O próprio título anuncia o tom
fúnebre, gerado pela agressão ampla à vida, e não somente
à uma vida. Nas primeiras imagens, vemos um encadeamento
de fragmentos que, embora busquem construir um esboço
de painel para se chegar a uma síntese da questão enfocada
(o assassinato do primeiro-ministro isaraelense Yitzhak
Rabin), desorganizam-se na tarefa de dar sentido. Será
essa desorganização como projeto estético, político
e dramático que Amos Gitai transforma em protagonista
de seu filme. Não se trata de um documentário “objetivo”
sobre os efeitos do assassinato do primeiro ministro
Rabin - há depoimentos, sim, há trechos poéticos, sim,
mas eles não explicam nada. A questão principal é a
própria impossibilidade de organizar uma narrativa capaz
de entender a lógica do absurdo no processo de conflitos
e negociações por posse de territórios.
Arena da Morte é um ensaio de luto elaborado
por uma subjetividade angustiada e asfixiante. Realizado
durante a fase de sua carreira conhecida como “trilogia
das cidades” (Devarim, Yom yom e Kadosh),
talvez seja o mais pessoal dos filmes de Gitai - com
sua presença diante da câmera, trechos nos quais fala
de sua experiência na guerra e com o cinema, versos
declamados por sua mãe. O autor coloca-se dentro da
questão Israel, transforma o processo cinematográfico
em tema e sintetiza seu conceito em uma cena: ele no
quadro, um prédio cai ao fundo, ele sai do quadro. Gitai
segue esse movimento de estar junto ao tema e sair dele
para tentar entendê-lo de fora, como observador científico
- sem no entanto conseguir o distanciamento necessário
para se entender algo, justamente por estar dentro demais
do vendaval.
Tomemos uma cena que, pela construção, traduz esse “dentro”

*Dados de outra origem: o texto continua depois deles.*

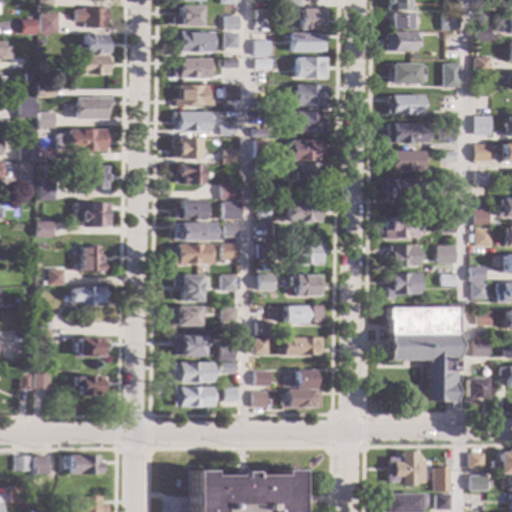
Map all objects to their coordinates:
building: (185, 0)
building: (187, 0)
building: (223, 2)
building: (223, 2)
building: (446, 2)
building: (502, 2)
building: (41, 3)
building: (41, 3)
building: (290, 3)
building: (290, 4)
building: (508, 4)
building: (394, 5)
building: (394, 5)
building: (258, 15)
building: (185, 16)
building: (87, 17)
building: (184, 17)
building: (86, 18)
building: (306, 18)
building: (307, 20)
building: (397, 21)
building: (397, 22)
building: (226, 23)
building: (445, 23)
building: (504, 23)
building: (43, 24)
building: (43, 24)
building: (225, 24)
building: (445, 24)
building: (505, 24)
building: (23, 27)
building: (23, 27)
building: (479, 34)
building: (479, 36)
building: (225, 41)
building: (226, 41)
building: (38, 42)
building: (396, 42)
building: (397, 42)
building: (188, 43)
building: (190, 43)
building: (302, 43)
building: (302, 43)
building: (90, 44)
building: (89, 45)
building: (256, 49)
building: (3, 52)
building: (507, 52)
building: (507, 52)
building: (425, 56)
building: (225, 64)
building: (475, 64)
building: (258, 65)
building: (258, 65)
building: (476, 65)
building: (86, 66)
building: (89, 66)
building: (305, 68)
building: (187, 69)
building: (187, 69)
building: (305, 69)
building: (400, 74)
building: (403, 74)
building: (445, 76)
building: (445, 76)
building: (24, 79)
building: (509, 79)
building: (510, 82)
building: (41, 90)
building: (227, 94)
building: (226, 95)
building: (188, 96)
building: (188, 96)
building: (304, 96)
building: (304, 96)
road: (289, 101)
building: (443, 104)
building: (259, 105)
building: (400, 105)
building: (402, 105)
building: (20, 108)
building: (87, 108)
building: (20, 109)
building: (87, 109)
building: (40, 121)
building: (187, 121)
building: (41, 122)
building: (188, 122)
building: (303, 123)
building: (304, 123)
building: (477, 126)
building: (477, 126)
building: (506, 127)
building: (507, 127)
building: (224, 131)
building: (443, 132)
building: (255, 133)
building: (403, 133)
building: (404, 134)
building: (443, 135)
building: (79, 140)
building: (84, 140)
building: (181, 148)
building: (180, 149)
building: (300, 150)
building: (302, 150)
building: (257, 151)
building: (22, 152)
building: (477, 153)
building: (477, 153)
building: (503, 153)
building: (504, 153)
building: (443, 157)
building: (225, 158)
building: (226, 158)
building: (401, 161)
building: (402, 161)
building: (22, 172)
building: (259, 173)
building: (304, 173)
building: (300, 174)
building: (183, 175)
building: (184, 175)
building: (509, 177)
building: (88, 178)
building: (89, 178)
building: (511, 178)
building: (476, 179)
building: (442, 187)
building: (398, 188)
building: (399, 189)
building: (42, 191)
building: (42, 192)
building: (224, 192)
building: (503, 208)
building: (503, 209)
building: (185, 210)
building: (224, 211)
building: (225, 211)
building: (259, 211)
building: (185, 212)
building: (299, 212)
building: (297, 213)
building: (88, 215)
building: (90, 216)
road: (243, 217)
building: (476, 218)
building: (476, 219)
building: (443, 226)
building: (443, 226)
building: (397, 229)
building: (38, 230)
building: (38, 230)
building: (224, 230)
building: (225, 230)
building: (396, 230)
building: (189, 232)
building: (188, 233)
building: (505, 237)
building: (506, 237)
building: (477, 238)
building: (477, 238)
building: (260, 251)
building: (23, 252)
building: (223, 253)
building: (224, 253)
building: (302, 254)
building: (302, 254)
building: (186, 255)
building: (187, 255)
building: (440, 255)
road: (134, 256)
road: (349, 256)
road: (458, 256)
building: (398, 257)
building: (400, 257)
building: (84, 260)
building: (85, 260)
building: (504, 264)
building: (504, 265)
road: (118, 266)
building: (433, 269)
building: (471, 275)
building: (50, 278)
building: (50, 278)
building: (442, 281)
road: (363, 282)
building: (258, 283)
building: (259, 283)
building: (472, 283)
building: (221, 284)
building: (222, 284)
building: (398, 285)
building: (398, 285)
building: (301, 286)
building: (302, 286)
building: (182, 288)
building: (184, 289)
building: (502, 291)
building: (474, 292)
building: (501, 293)
building: (82, 295)
building: (82, 296)
building: (222, 315)
building: (222, 315)
building: (296, 315)
building: (296, 315)
building: (181, 316)
building: (182, 317)
building: (477, 318)
building: (37, 320)
building: (505, 320)
building: (504, 321)
building: (256, 328)
building: (258, 329)
building: (36, 337)
building: (183, 346)
building: (420, 346)
building: (421, 346)
building: (183, 347)
building: (255, 347)
building: (255, 347)
building: (295, 347)
building: (296, 347)
building: (86, 348)
building: (86, 348)
building: (506, 348)
building: (474, 349)
building: (474, 349)
building: (505, 349)
building: (221, 351)
building: (221, 356)
road: (374, 362)
building: (221, 368)
building: (222, 368)
building: (188, 372)
building: (189, 373)
building: (504, 376)
building: (505, 377)
building: (256, 379)
building: (256, 379)
building: (301, 380)
building: (20, 382)
building: (20, 382)
building: (36, 382)
building: (37, 382)
building: (491, 383)
building: (85, 386)
building: (84, 387)
road: (417, 387)
building: (469, 390)
building: (471, 390)
building: (299, 391)
building: (224, 395)
building: (224, 395)
building: (189, 397)
building: (187, 398)
building: (298, 399)
building: (253, 400)
building: (254, 400)
road: (148, 416)
road: (256, 434)
road: (404, 446)
road: (361, 447)
road: (88, 450)
road: (238, 460)
building: (470, 461)
building: (470, 461)
building: (502, 462)
building: (500, 463)
building: (17, 464)
building: (77, 465)
building: (78, 465)
building: (36, 466)
building: (36, 466)
building: (401, 470)
building: (404, 471)
building: (435, 480)
building: (470, 483)
building: (472, 483)
building: (436, 484)
building: (506, 484)
building: (507, 484)
building: (238, 492)
building: (14, 495)
road: (157, 496)
road: (310, 499)
road: (327, 501)
building: (398, 502)
building: (436, 502)
building: (508, 502)
building: (398, 503)
building: (437, 503)
building: (509, 503)
building: (83, 504)
parking lot: (171, 504)
building: (84, 505)
road: (166, 507)
building: (473, 507)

e “fora”. Entrevista com Lea Rabin: vemos o diretor
de costas e ela de frente. A câmera, aos poucos, aproxima-se.
Lentamente, ele sai de quadro, deixando-a só. Saímos
do geral para o íntimo (dela), da situação política
para o testemunho pessoal da esposa (e não de esposa
de político), ao mesmo tempo em que o diretor sai da
cena e, de fora, passa a ser um observador.
No entanto, como observador, ele intervém. Sua única
possibilidade de falar de seu meio e de seu tempo é
assumir-se como parte de seu meio e de seu tempo para
narrar com um olhar afetado e limitado pelo entorno.

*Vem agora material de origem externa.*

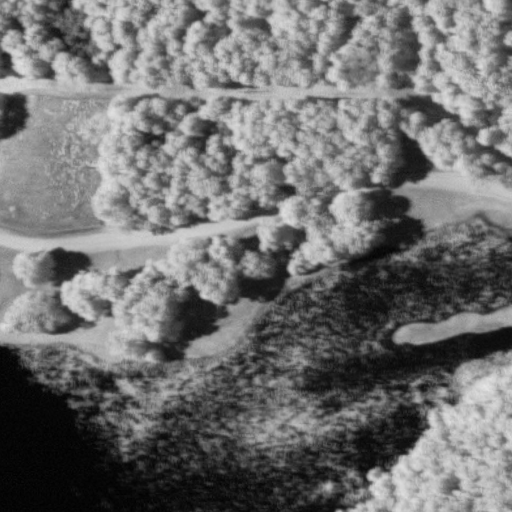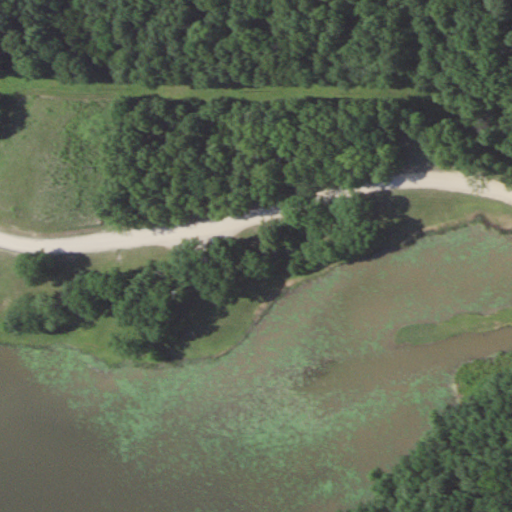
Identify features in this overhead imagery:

Ele prioriza as dissonâncias, todo tipo de intervenção
que, por opção, desorganiza o entendimento (sobreposição
de imagens inclusive). Sem racionalizar a soma dos planos,
ou racionalizando apenas para delas não extrair síntese
de realidade alguma, só se torna possível “sentir” as
imagens. E assim podemos participar do luto dolorido
do cineasta.
Na primeira pergunta, para a viúva de Rabin, Gitai escancara
a postura: “A senhora está pessimista com o futuro do
país?” Não importa a resposta porque a pergunta é mais
reveladora. Ao formulá-la, o diretor não disfarça seu
ceticismo, sua rudeza de visão: Gitai não filma com
manteiga. Propõe-se na maioria dos filmes a atingir
uma certa exasperação – às vezes mais, às vezes menos.
Em alguns momentos, pesa a mão além da conta, embora
a mão pesada seja um princípio de seu cinema de espírito
carregado. Em Arena da Morte, o peso está no ar, ou na
construção da atmosfera. O choque seco de desencanto
brutal se dá na valorização de imagens de um show de
rock no qual o líder da banda grita slogans políticos
centrados na idéia de geração perdida e povo culpado.
A tela banha-se de luz vermelha nestes momentos e transforma
os gritos de ordem em mantra político com feridas expostas.
Completam a visão sombria fragmentos de um mar revolto
e do céu cinzento. A natureza carrancuda com o humano,
o artista confuso diante de si no mundo.